The Suburban buffs up its safety credentials with GM's new front-center airbags, on models with front bucket seats. Adaptive cruise control is an option, as are a lane-departure warning system with seat-mounted haptic alerts, blind-spot monitors, forward collision alerts, and front parking sensors. A head-up display relays key information into the driver's line of sight, making a welcome addition to the Suburban's feature set. The seat-mounted haptic driver alert system, first deployed in the Cadillac brand, is intuitive and attention-getting; it's a definite boon to safety and driver awareness. One side note, however, regarding traditional occupant safety: The federal government this year separately tested a Suburban, and it didn't do quite as well as the Tahoe in frontal protection, or in the side pole test; both models add up to a four-star (out of five-star) Overall Rating, though.

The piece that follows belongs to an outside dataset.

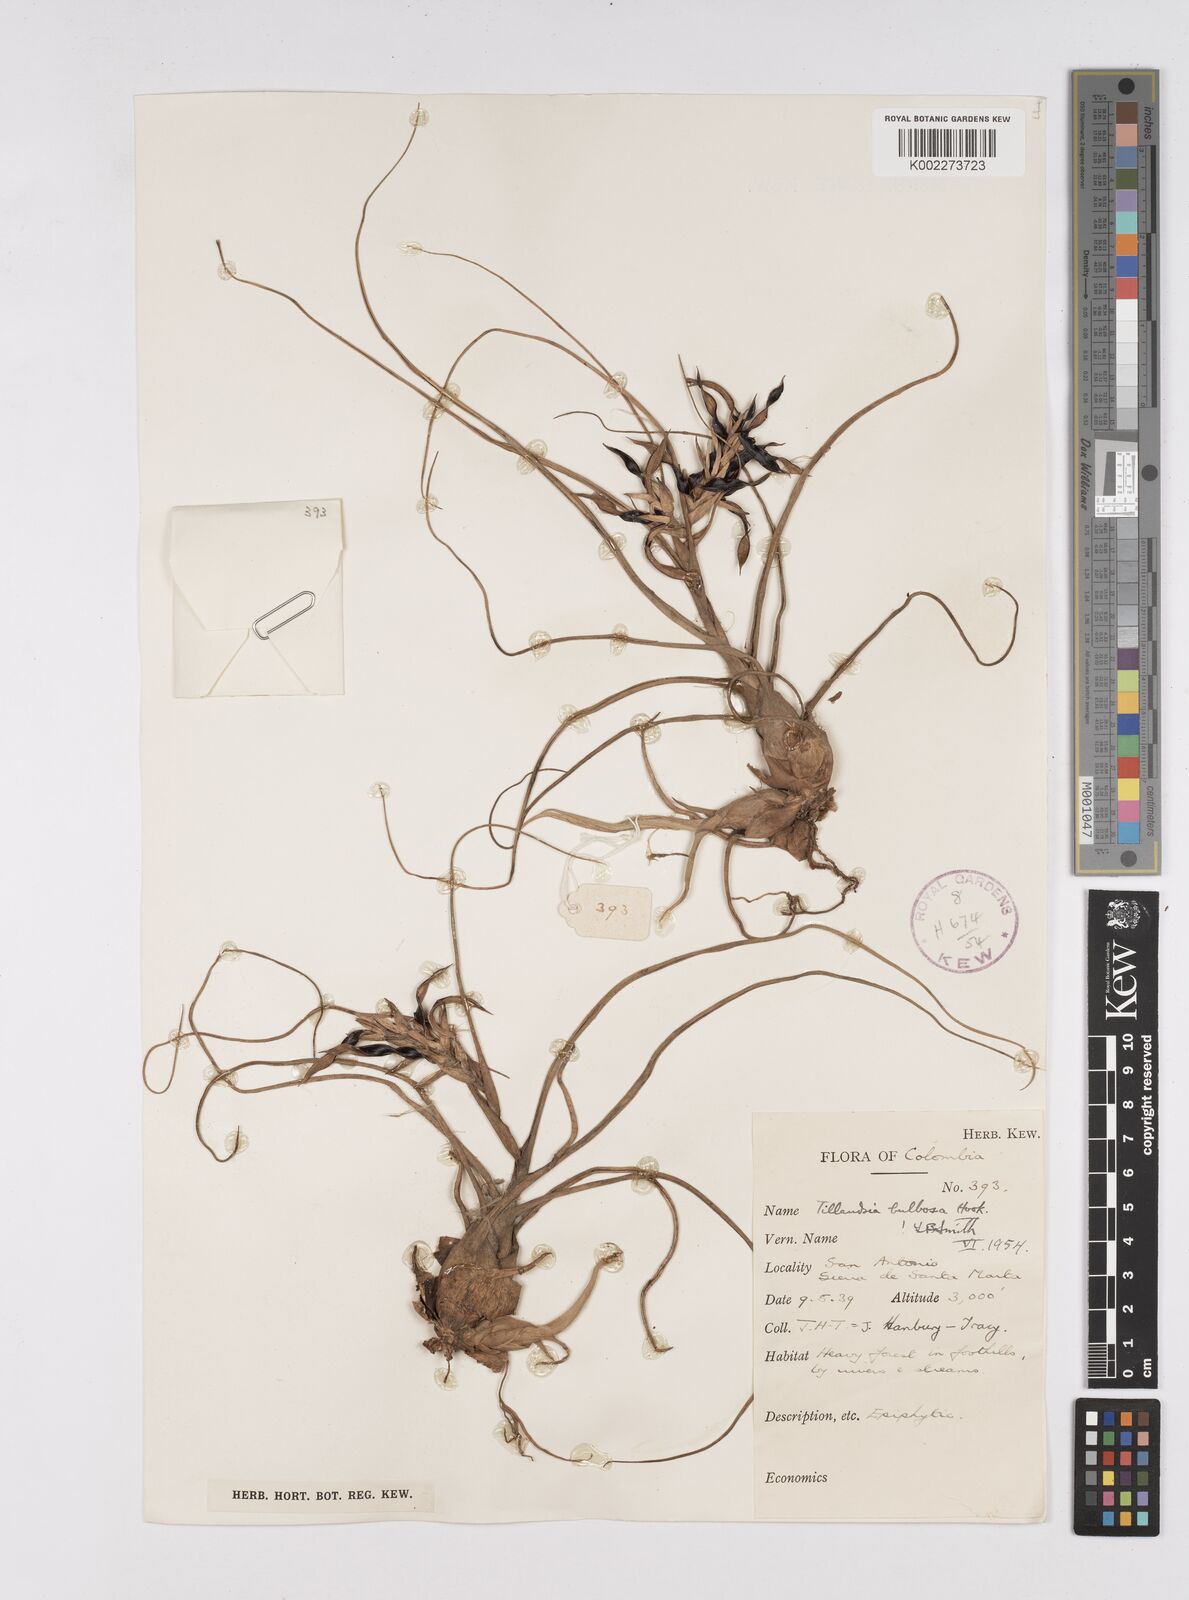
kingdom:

Other available features include keyless entry; pushbutton start; an 8.0-inch LCD touchscreen radio with Chevy MyLink connectivity; a head-up display; a power tailgate; a cargo-management system; and up to six USB ports and six power outlets. A Blu-Ray DVD entertainment system will also be an option on the Suburban, as will wheels sized up to 22 inches.
The Suburban starts from a base price of $48,950 (including $995 destination charge) for the 2WD LS model. The LT starts from $53,695, and the LTZ starts from $62,695. Adding 4WD to any trim level brings a premium of $3,000.